CALIFORNIA, USA — Intensive Care Unit beds are filling up at hospitals across the state of California.
This comes as many new cases of coronavirus are being linked to Thanksgiving gatherings and are reaching hospitals. Healthcare professionals are bracing for what could be the worst wave of coronavirus yet.
“It’s a little scary that you just don’t know when that boom is going to hit you, and I know a lot of the hospitals in the area are seeing increases in their numbers. They are seeing more ICU admissions,” said Tammi Bochecki, an ICU nurse at Kaiser Walnut Creek Medical Center.
She said many nurses are remaining optimistic, but many are also bracing for the worst. Greater attention was put on ICU’s in California this week, after Governor Gavin Newsom announced regional coronavirus lockdowns would be triggered by the availability of regional ICU beds. Once 85% of beds are taken, regional stay-at-home orders, which restrict business and travel, go into effect.
“It’s not something that can be easily replicated in a field hospital for example,” said Dr. Payal Kohli, ABC 10’s Medical Expert. “So, you can’t just put up an ICU just like you can in a regular hospital bed.”

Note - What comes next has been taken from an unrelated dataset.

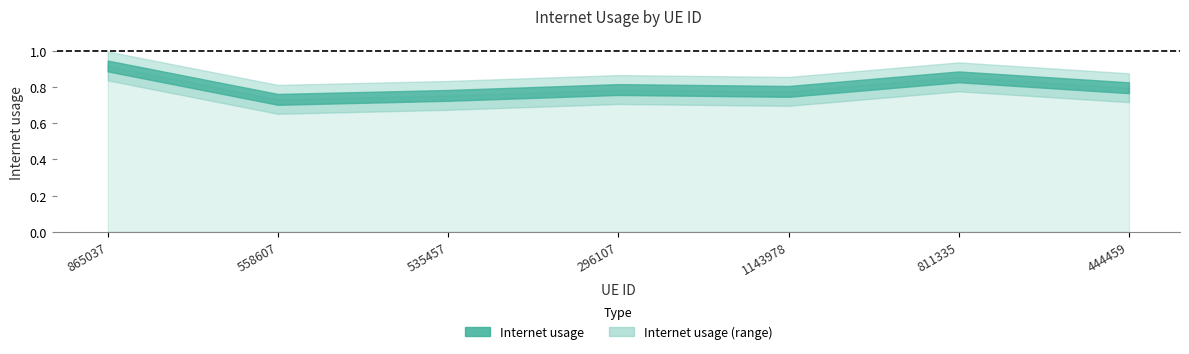

List the labels in order of value, largest first.

865037, 811335, 444459, 296107, 1143978, 535457, 558607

ICU are meant for the treatment of the most critically ill and injured patients such as those suffering from heart attacks, strokes, burns and car crashes. However, seriously ill coronavirus patients are now taking up in these beds as well and overwhelming hospitals.
“That is the situation that we don’t want to happen, because that’s when people die,” Kohli said.
The San Joaquin Valley and Southern California regions were slated for lockdowns after more than 85% of their ICU beds were filled. Three Bay Area counties and Yolo County took pre-emptive action to protect their hospital systems, so they don’t have to make the choice of who to treat or not.
“You know, nobody ever wants to make that kind of decision, and we shouldn’t have to,” Bochecki said. “If we all help each other out and do our part, then maybe we can prevent that from happening.”
All 24 ICU beds at the only hospital in Yuba and Sutter Counties are full. Those counties are a part of the Greater Sacramento area which is using 82 percent of it’s ICU beds and inching dangerously close toward another lockdown.